Not worth pitting. But I repeatedly have problem in the automated call-center systems (which of course now make it very hard for you to talk directly to an operator without going through a bunch of number-prompts and, more recently, voice prompts.).
I will leave for another rant the joy of entering all the demanded information, finally being passed to a live agent, and then being asked the same questions again by the agent.
But am I the only one who can’t get the GD system to recognize my 100% fluent, unaccented English? Five minutes of going through the prompts with repeated machine-spoken versions of “I’m sorry, I didn’t get that. Could you repeat your reservation number?” or “Okay. I think you said your destination was Baku, Azerbaijan. Is that right?” usually leaves me drawing stares from onlookers in the airline lounge as I shout “NO!” into the phone.
How in the world do people with strong regional accents, let alone immigrants, deal with these things?
I have problems with voice recognition systems. I found that even if they don’t say they take tone input they often do. Listen to the choices and start counting. Press the number your choice was at. When you can’t work the system correctly, mess up spectacularly. This gets you a person.
If you babble nonsensical junk, 99% of these satanic things will kick you to a real person after three attempts. It’s awesome and also fun to do.
MACHINE: Please enter…
SOUL BROTHER: A-DA-BA-BIGGLE-BOO!
MACHINE: I didn’t quite catch that. Let’s try…
SOUL BROTHER: BORGLE! A-BORGLEY-BUGGA!
MACHINE: Do you want to…
SOUL BROTHER: HIBBLEY-WIBBLEY-WOOOOOO!
MACHINE: OK. Let me transfer you to a representative.

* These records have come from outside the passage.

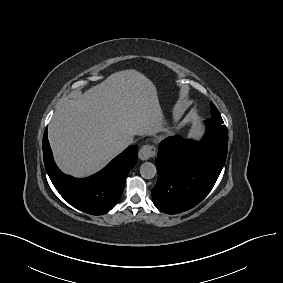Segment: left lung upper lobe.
Returning a JSON list of instances; mask_svg holds the SVG:
<instances>
[{
    "label": "left lung upper lobe",
    "instance_id": "left-lung-upper-lobe-1",
    "mask_svg": "<svg viewBox=\"0 0 283 283\" xmlns=\"http://www.w3.org/2000/svg\"><path fill=\"white\" fill-rule=\"evenodd\" d=\"M210 111H211V115H212L211 119L218 124H223V120L221 118V115H220L218 109L216 108V106L213 103L210 104Z\"/></svg>",
    "mask_w": 283,
    "mask_h": 283
}]
</instances>
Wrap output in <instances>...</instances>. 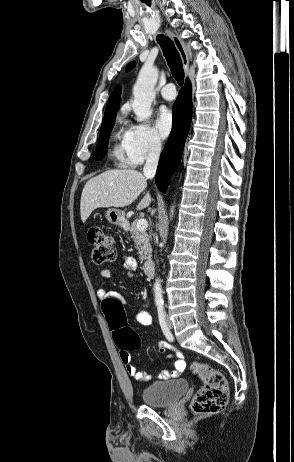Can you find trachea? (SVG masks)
<instances>
[{
  "instance_id": "3493384b",
  "label": "trachea",
  "mask_w": 294,
  "mask_h": 462,
  "mask_svg": "<svg viewBox=\"0 0 294 462\" xmlns=\"http://www.w3.org/2000/svg\"><path fill=\"white\" fill-rule=\"evenodd\" d=\"M157 41L161 46L171 74L176 79L177 83L182 86L184 83V70L181 57L173 41L165 35H158Z\"/></svg>"
}]
</instances>
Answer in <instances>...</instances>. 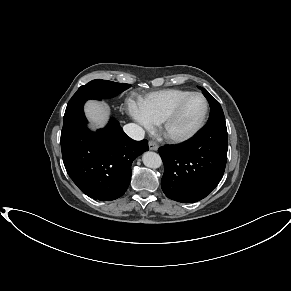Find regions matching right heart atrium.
<instances>
[{
  "label": "right heart atrium",
  "instance_id": "d8ad5b80",
  "mask_svg": "<svg viewBox=\"0 0 291 291\" xmlns=\"http://www.w3.org/2000/svg\"><path fill=\"white\" fill-rule=\"evenodd\" d=\"M128 111L132 118L146 128H151L152 123L146 118L140 106L134 102L128 103Z\"/></svg>",
  "mask_w": 291,
  "mask_h": 291
}]
</instances>
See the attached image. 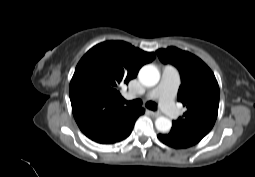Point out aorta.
<instances>
[{
	"instance_id": "aorta-1",
	"label": "aorta",
	"mask_w": 255,
	"mask_h": 177,
	"mask_svg": "<svg viewBox=\"0 0 255 177\" xmlns=\"http://www.w3.org/2000/svg\"><path fill=\"white\" fill-rule=\"evenodd\" d=\"M139 81L146 87L155 86L160 80V72L154 65L143 66L138 74ZM156 129L160 132H168L172 127L170 119L160 116L155 121Z\"/></svg>"
}]
</instances>
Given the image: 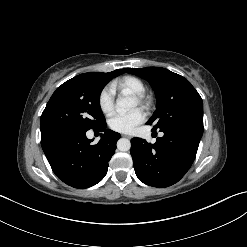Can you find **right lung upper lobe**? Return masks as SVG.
Instances as JSON below:
<instances>
[{"label":"right lung upper lobe","mask_w":247,"mask_h":247,"mask_svg":"<svg viewBox=\"0 0 247 247\" xmlns=\"http://www.w3.org/2000/svg\"><path fill=\"white\" fill-rule=\"evenodd\" d=\"M124 73V69L121 70V69H117V70H114L112 72H109V73H98L102 78L110 81L111 79L117 77L118 75Z\"/></svg>","instance_id":"obj_1"}]
</instances>
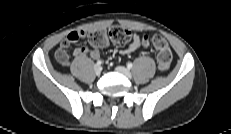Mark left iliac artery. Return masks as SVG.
I'll return each mask as SVG.
<instances>
[{"mask_svg": "<svg viewBox=\"0 0 231 134\" xmlns=\"http://www.w3.org/2000/svg\"><path fill=\"white\" fill-rule=\"evenodd\" d=\"M127 67L130 69V68L133 67V64H132L131 62H129V63L127 64Z\"/></svg>", "mask_w": 231, "mask_h": 134, "instance_id": "44dca946", "label": "left iliac artery"}]
</instances>
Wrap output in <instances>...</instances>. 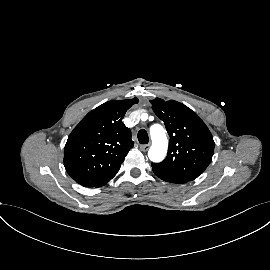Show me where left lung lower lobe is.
Masks as SVG:
<instances>
[{"instance_id":"obj_1","label":"left lung lower lobe","mask_w":270,"mask_h":270,"mask_svg":"<svg viewBox=\"0 0 270 270\" xmlns=\"http://www.w3.org/2000/svg\"><path fill=\"white\" fill-rule=\"evenodd\" d=\"M154 173L162 180L166 181V182H171V183H178V184H183V183H187L189 182L188 180L182 178V177H178L172 174H168V173H164V172H160L157 171L155 169H153Z\"/></svg>"}]
</instances>
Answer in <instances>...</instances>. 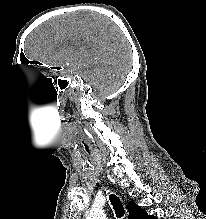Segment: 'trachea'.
I'll list each match as a JSON object with an SVG mask.
<instances>
[{
	"instance_id": "trachea-1",
	"label": "trachea",
	"mask_w": 206,
	"mask_h": 219,
	"mask_svg": "<svg viewBox=\"0 0 206 219\" xmlns=\"http://www.w3.org/2000/svg\"><path fill=\"white\" fill-rule=\"evenodd\" d=\"M110 202L113 206V209L115 211V214L118 218H121L124 216L125 211L123 208V205L121 203V201L119 200V198L117 196H115L114 194H111L109 196Z\"/></svg>"
}]
</instances>
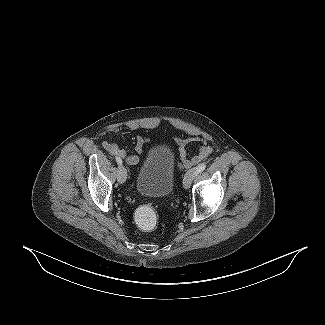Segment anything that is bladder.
Wrapping results in <instances>:
<instances>
[{
	"label": "bladder",
	"mask_w": 325,
	"mask_h": 325,
	"mask_svg": "<svg viewBox=\"0 0 325 325\" xmlns=\"http://www.w3.org/2000/svg\"><path fill=\"white\" fill-rule=\"evenodd\" d=\"M175 185V154L167 144L149 149L136 175V188L145 196L166 197Z\"/></svg>",
	"instance_id": "bladder-1"
}]
</instances>
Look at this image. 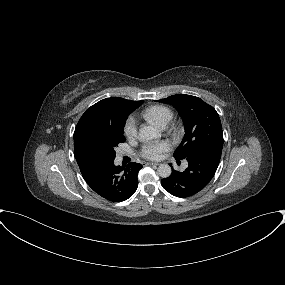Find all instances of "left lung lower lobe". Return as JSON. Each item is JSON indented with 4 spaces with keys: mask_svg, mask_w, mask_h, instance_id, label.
I'll list each match as a JSON object with an SVG mask.
<instances>
[{
    "mask_svg": "<svg viewBox=\"0 0 285 285\" xmlns=\"http://www.w3.org/2000/svg\"><path fill=\"white\" fill-rule=\"evenodd\" d=\"M221 152L222 149L212 148L189 155L185 158L188 168L184 172L173 170L169 177L161 180V185L170 194L181 198L198 193L213 178Z\"/></svg>",
    "mask_w": 285,
    "mask_h": 285,
    "instance_id": "left-lung-lower-lobe-1",
    "label": "left lung lower lobe"
}]
</instances>
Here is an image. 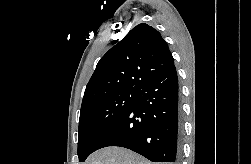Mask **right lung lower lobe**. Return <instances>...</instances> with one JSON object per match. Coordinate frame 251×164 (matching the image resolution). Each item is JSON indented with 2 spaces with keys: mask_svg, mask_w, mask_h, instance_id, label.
<instances>
[{
  "mask_svg": "<svg viewBox=\"0 0 251 164\" xmlns=\"http://www.w3.org/2000/svg\"><path fill=\"white\" fill-rule=\"evenodd\" d=\"M181 137L178 78L173 64L138 88L136 101L100 139L94 151L120 146L152 162H176Z\"/></svg>",
  "mask_w": 251,
  "mask_h": 164,
  "instance_id": "right-lung-lower-lobe-1",
  "label": "right lung lower lobe"
}]
</instances>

SOUL BROTHER: slaps himself five
Just the other day, though, I did this and the machine wouldn’t bite. Hung up on me instead. I must admit I laughed hard. Wish I could remember what company it was.
I usually have excellent luck with these systems, although the ones I use most frequently are Amtrak and Google’s 800-GOOG411. Both understand my accent perfectly. But being a computer geek probably means that they were programmed by people who speak like I do.